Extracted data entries

- - - -

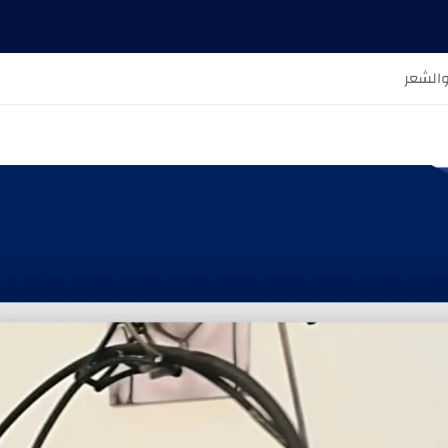
والشعر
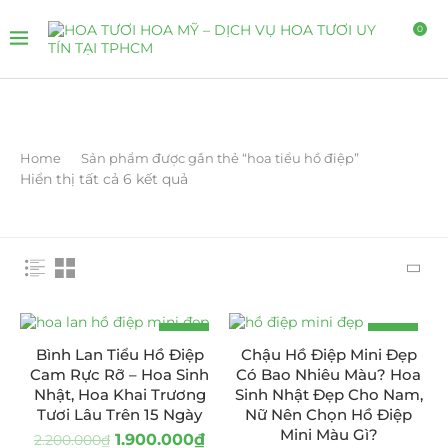
0
Home
Sản phẩm được gắn thẻ “hoa tiểu hồ điệp”
Hiển thị tất cả 6 kết quả
-14%
-13%
Bình Lan Tiểu Hồ Điệp
Chậu Hồ Điệp Mini Đẹp
HOT
Cam Rực Rỡ – Hoa Sinh
Có Bao Nhiêu Màu? Hoa
Nhật, Hoa Khai Trương
Sinh Nhật Đẹp Cho Nam,
Tươi Lâu Trên 15 Ngày
Nữ Nên Chọn Hồ Điệp
Mini Màu Gì?
1.900.000
₫
2.200.000
₫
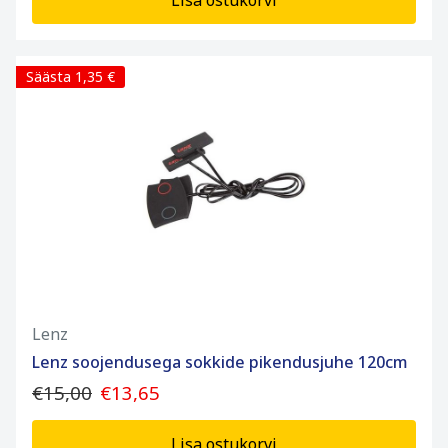
Lisa ostukorvi
Säästa 1,35 €
Lenz
Lenz soojendusega sokkide pikendusjuhe 120cm
€15,00
€13,65
Lisa ostukorvi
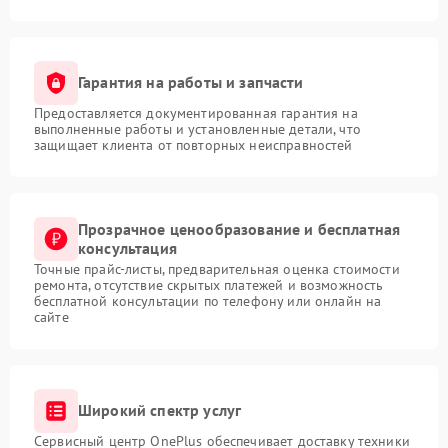
Гарантия на работы и запчасти
Предоставляется документированная гарантия на
выполненные работы и установленные детали, что
защищает клиента от повторных неисправностей
Прозрачное ценообразование и бесплатная
консультация
Точные прайс-листы, предварительная оценка стоимости
ремонта, отсутствие скрытых платежей и возможность
бесплатной консультации по телефону или онлайн на
сайте
Широкий спектр услуг
Сервисный центр OnePlus обеспечивает доставку техники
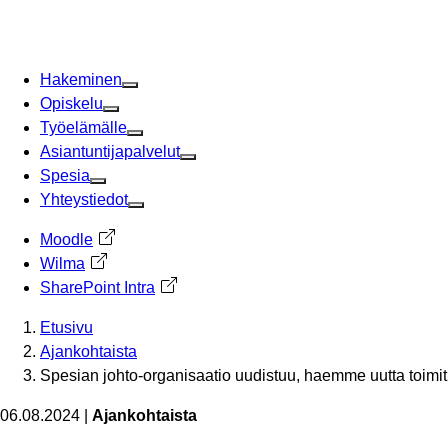
Siirry
sisältöön
Hakeminen
Opiskelu
Työelämälle
Asiantuntijapalvelut
Spesia
Yhteystiedot
Moodle
Avautuu uuteen välilehteen
Wilma
Avautuu uuteen välilehteen
SharePoint Intra
Avautuu uuteen välilehteen
Etusivu
Ajankohtaista
Spesian johto-organisaatio uudistuu, haemme uutta toimi
06.08.2024
|
Ajankohtaista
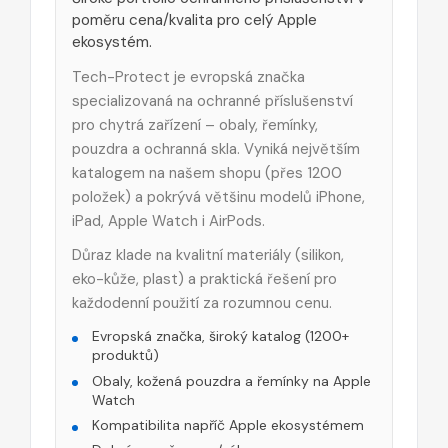
poměru cena/kvalita pro celý Apple
ekosystém.
Tech-Protect je evropská značka
specializovaná na ochranné příslušenství
pro chytrá zařízení – obaly, řemínky,
pouzdra a ochranná skla. Vyniká největším
katalogem na našem shopu (přes 1200
položek) a pokrývá většinu modelů iPhone,
iPad, Apple Watch i AirPods.
Důraz klade na kvalitní materiály (silikon,
eko-kůže, plast) a praktická řešení pro
každodenní použití za rozumnou cenu.
Evropská značka, široký katalog (1200+
produktů)
Obaly, kožená pouzdra a řemínky na Apple
Watch
Kompatibilita napříč Apple ekosystémem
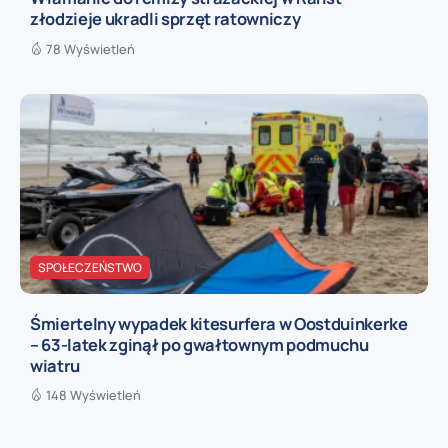
złodzieje ukradli sprzęt ratowniczy
78 Wyświetleń
SPOŁECZEŃSTWO
Śmiertelny wypadek kitesurfera w Oostduinkerke
– 63-latek zginął po gwałtownym podmuchu
wiatru
148 Wyświetleń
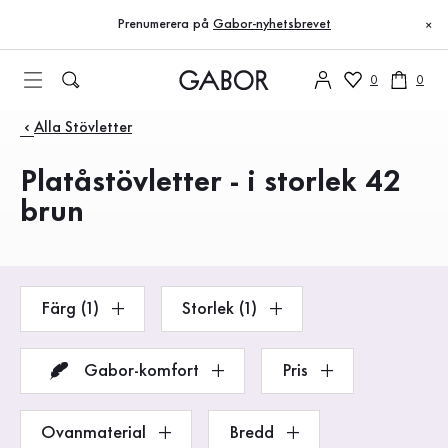
Innehållsförteckning
Till huvudinnehåll
Till innehållsförteckning
Till huvudnavigation
Prenumerera på
Gabor-nyhetsbrevet
×
0
0
Produkter
Alla Stövletter
Platåstövletter - i storlek 42
brun
Färg (1)
Storlek (1)
Gabor-komfort
Pris
Ovanmaterial
Bredd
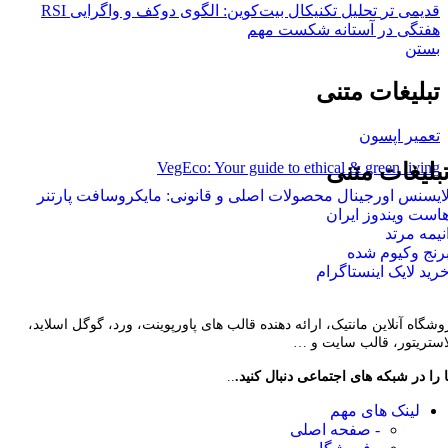
قدیمی تر
تحلیل تکنیکال بیت‌کوین: الگوی دوکف و واگرایی RSI
هفتگی در آستانه شکست مهم
بستن
تبلیغات متنی
تعمیر اپسون
VegEco: Your guide to ethical & green living
بلیغات متنی
ایسنس اورجینال محصولات اصلی و قانونی: مایکروسافت پارتنر
است ویندوز ایران
نیمه مرتد
رنج وکیوم شده
رید لایک اینستاگرام
وشگاه آنلاین مانتیک، ارائه دهنده قالب های پاورپوینت، ورد، گوگل اسلاید،
لاستریتور، قالب سایت و …
 را در شبکه های اجتماعی دنبال کنید.
..
لینک های مهم
- صفحه اصلی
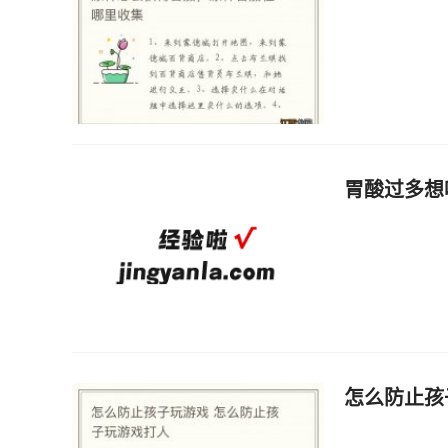
胃酸过多想
怎么防止孩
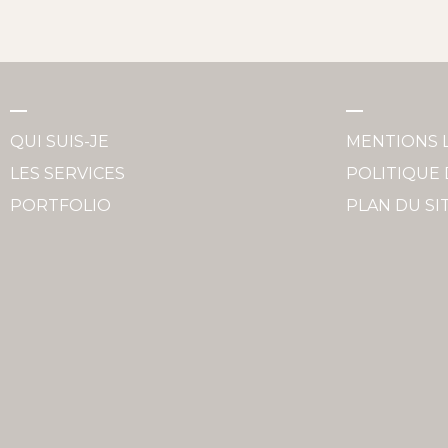
QUI SUIS-JE
MENTIONS 
LES SERVICES
POLITIQUE 
PORTFOLIO
PLAN DU SI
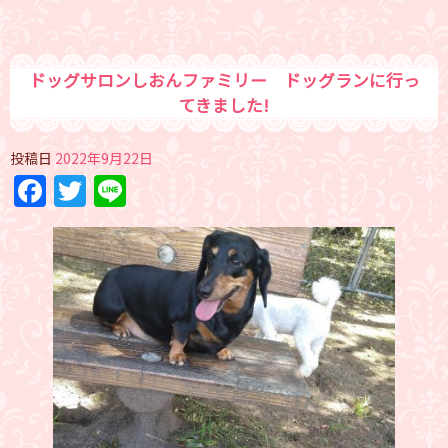
ドッグサロンしおんファミリー ドッグランに行っ
てきました!
投稿日
2022年9月22日
Facebook
Twitter
Line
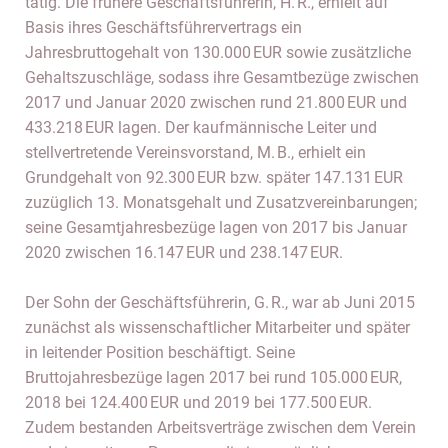
tätig. Die frühere Geschäftsführerin, H. R., erhielt auf
Basis ihres Geschäftsführervertrags ein
Jahresbruttogehalt von 130.000 EUR sowie zusätzliche
Gehaltszuschläge, sodass ihre Gesamtbezüge zwischen
2017 und Januar 2020 zwischen rund 21.800 EUR und
433.218 EUR lagen. Der kaufmännische Leiter und
stellvertretende Vereinsvorstand, M. B., erhielt ein
Grundgehalt von 92.300 EUR bzw. später 147.131 EUR
zuzüglich 13. Monatsgehalt und Zusatzvereinbarungen;
seine Gesamtjahresbezüge lagen von 2017 bis Januar
2020 zwischen 16.147 EUR und 238.147 EUR.
Der Sohn der Geschäftsführerin, G. R., war ab Juni 2015
zunächst als wissenschaftlicher Mitarbeiter und später
in leitender Position beschäftigt. Seine
Bruttojahresbezüge lagen 2017 bei rund 105.000 EUR,
2018 bei 124.400 EUR und 2019 bei 177.500 EUR.
Zudem bestanden Arbeitsverträge zwischen dem Verein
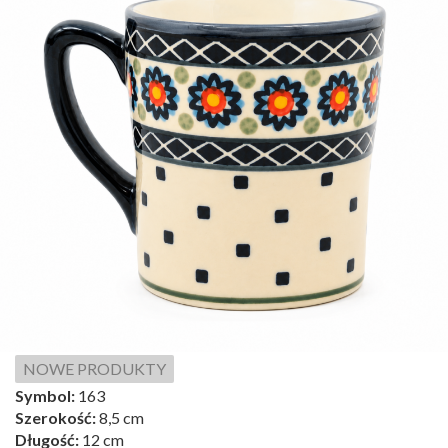
NOWE PRODUKTY
Symbol:
163
Szerokość:
8,5 cm
Długość:
12 cm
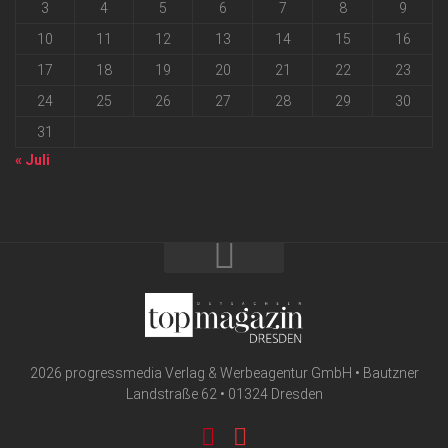
3
4
5
6
7
8
9
10
11
12
13
14
15
16
17
18
19
20
21
22
23
24
25
26
27
28
29
30
31
« Juli
2026 progressmedia Verlag & Werbeagentur GmbH • Bautzner
Landstraße 62 • 01324 Dresden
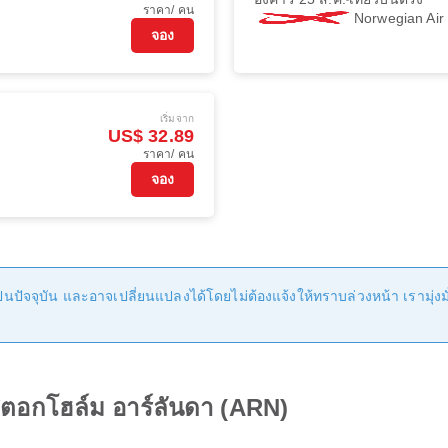
ราคา/ คน
Norwegian Ai
จอง
เริ่มจาก
US$ 32.89
ราคา/ คน
จอง
นปัจจุบัน และอาจเปลี่ยนแปลงได้โดยไม่ต้องแจ้งให้ทราบล่วงหน้า เรามุ่งมั่น
นสตอกโฮล์ม อาร์ลันดา (ARN)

- - - -

# Brief
Present every line of text in the material above as a JSON list of strings, one string per line, omitting blank lines. Do not include the pictures in the list.

# Response area
[
  "والشعر",
  "0",
  "Home",
  "Sản phẩm được gắn thẻ “hoa tiểu hồ điệp”",
  "Hiển thị tất cả 6 kết quả",
  "-14%",
  "-13%",
  "Bình Lan Tiểu Hồ Điệp",
  "Chậu Hồ Điệp Mini Đẹp",
  "HOT",
  "Cam Rực Rỡ – Hoa Sinh",
  "Có Bao Nhiêu Màu? Hoa",
  "Nhật, Hoa Khai Trương",
  "Sinh Nhật Đẹp Cho Nam,",
  "Tươi Lâu Trên 15 Ngày",
  "Nữ Nên Chọn Hồ Điệp",
  "Mini Màu Gì?",
  "1.900.000",
  "₫",
  "2.200.000",
  "₫",
  "Lisa ostukorvi",
  "Säästa 1,35 €",
  "Lenz",
  "Lenz soojendusega sokkide pikendusjuhe 120cm",
  "€15,00",
  "€13,65",
  "Lisa ostukorvi",
  "Гарантия на работы и запчасти",
  "Предоставляется документированная гарантия на",
  "выполненные работы и установленные детали, что",
  "защищает клиента от повторных неисправностей",
  "Прозрачное ценообразование и бесплатная",
  "консультация",
  "Точные прайс-листы, предварительная оценка стоимости",
  "ремонта, отсутствие скрытых платежей и возможность",
  "бесплатной консультации по телефону или онлайн на",
  "сайте",
  "Широкий спектр услуг",
  "Сервисный центр OnePlus обеспечивает доставку техники",
  "Siirry",
  "sisältöön",
  "Hakeminen",
  "Opiskelu",
  "Työelämälle",
  "Asiantuntijapalvelut",
  "Spesia",
  "Yhteystiedot",
  "Moodle",
  "Avautuu uuteen välilehteen",
  "Wilma",
  "Avautuu uuteen välilehteen",
  "SharePoint Intra",
  "Avautuu uuteen välilehteen",
  "Etusivu",
  "Ajankohtaista",
  "Spesian johto-organisaatio uudistuu, haemme uutta toimi",
  "06.08.2024",
  "|",
  "Ajankohtaista",
  "poměru cena/kvalita pro celý Apple",
  "ekosystém.",
  "Tech-Protect je evropská značka",
  "specializovaná na ochranné příslušenství",
  "pro chytrá zařízení – obaly, řemínky,",
  "pouzdra a ochranná skla. Vyniká největším",
  "katalogem na našem shopu (přes 1200",
  "položek) a pokrývá většinu modelů iPhone,",
  "iPad, Apple Watch i AirPods.",
  "Důraz klade na kvalitní materiály (silikon,",
  "eko-kůže, plast) a praktická řešení pro",
  "každodenní použití za rozumnou cenu.",
  "Evropská značka, široký katalog (1200+",
  "produktů)",
  "Obaly, kožená pouzdra a řemínky na Apple",
  "Watch",
  "Kompatibilita napříč Apple ekosystémem",
  "złodzieje ukradli sprzęt ratowniczy",
  "78 Wyświetleń",
  "SPOŁECZEŃSTWO",
  "Śmiertelny wypadek kitesurfera w Oostduinkerke",
  "– 63-latek zginął po gwałtownym podmuchu",
  "wiatru",
  "148 Wyświetleń",
  "Innehållsförteckning",
  "Till huvudinnehåll",
  "Till innehållsförteckning",
  "Till huvudnavigation",
  "Prenumerera på",
  "Gabor-nyhetsbrevet",
  "×",
  "0",
  "0",
  "Produkter",
  "Alla Stövletter",
  "Platåstövletter - i storlek 42",
  "brun",
  "Färg (1)",
  "Storlek (1)",
  "Gabor-komfort",
  "Pris",
  "Ovanmaterial",
  "Bredd",
  "قدیمی تر",
  "تحلیل تکنیکال بیت‌کوین: الگوی دوکف و واگرایی RSI",
  "هفتگی در آستانه شکست مهم",
  "بستن",
  "تبلیغات متنی",
  "تعمیر اپسون",
  "VegEco: Your guide to ethical & green living",
  "بلیغات متنی",
  "ایسنس اورجینال محصولات اصلی و قانونی: مایکروسافت پارتنر",
  "است ویندوز ایران",
  "نیمه مرتد",
  "رنج وکیوم شده",
  "رید لایک اینستاگرام",
  "وشگاه آنلاین مانتیک، ارائه دهنده قالب های پاورپوینت، ورد، گوگل اسلاید،",
  "لاستریتور، قالب سایت و …",
  " را در شبکه های اجتماعی دنبال کنید.",
  "..",
  "لینک های مهم",
  "- صفحه اصلی",
  "胃酸过多想",
  "怎么防止孩",
  "QUI SUIS-JE",
  "MENTIONS ",
  "LES SERVICES",
  "POLITIQUE ",
  "PORTFOLIO",
  "PLAN DU SI",
  "ドッグサロンしおんファミリー ドッグランに行っ",
  "てきました!",
  "投稿日",
  "2022年9月22日",
  "Facebook",
  "Twitter",
  "Line",
  "tätig. Die frühere Geschäftsführerin, H. R., erhielt auf",
  "Basis ihres Geschäftsführervertrags ein",
  "Jahresbruttogehalt von 130.000 EUR sowie zusätzliche",
  "Gehaltszuschläge, sodass ihre Gesamtbezüge zwischen",
  "2017 und Januar 2020 zwischen rund 21.800 EUR und",
  "433.218 EUR lagen. Der kaufmännische Leiter und",
  "stellvertretende Vereinsvorstand, M. B., erhielt ein",
  "Grundgehalt von 92.300 EUR bzw. später 147.131 EUR",
  "zuzüglich 13. Monatsgehalt und Zusatzvereinbarungen;",
  "seine Gesamtjahresbezüge lagen von 2017 bis Januar",
  "2020 zwischen 16.147 EUR und 238.147 EUR.",
  "Der Sohn der Geschäftsführerin, G. R., war ab Juni 2015",
  "zunächst als wissenschaftlicher Mitarbeiter und später",
  "in leitender Position beschäftigt. Seine",
  "Bruttojahresbezüge lagen 2017 bei rund 105.000 EUR,",
  "2018 bei 124.400 EUR und 2019 bei 177.500 EUR.",
  "Zudem bestanden Arbeitsverträge zwischen dem Verein",
  "NOWE PRODUKTY",
  "Symbol:",
  "163",
  "Szerokość:",
  "8,5 cm",
  "Długość:",
  "12 cm",
  "3",
  "4",
  "5",
  "6",
  "7",
  "8",
  "9",
  "10",
  "11",
  "12",
  "13",
  "14",
  "15",
  "16",
  "17",
  "18",
  "19",
  "20",
  "21",
  "22",
  "23",
  "24",
  "25",
  "26",
  "27",
  "28",
  "29",
  "30",
  "31",
  "« Juli",
  "2026 progressmedia Verlag & Werbeagentur GmbH • Bautzner",
  "Landstraße 62 • 01324 Dresden",
  "ราคา/ คน",
  "Norwegian Ai",
  "จอง",
  "เริ่มจาก",
  "US$ 32.89",
  "ราคา/ คน",
  "จอง",
  "นปัจจุบัน และอาจเปลี่ยนแปลงได้โดยไม่ต้องแจ้งให้ทราบล่วงหน้า เรามุ่งมั่น",
  "นสตอกโฮล์ม อาร์ลันดา (ARN)"
]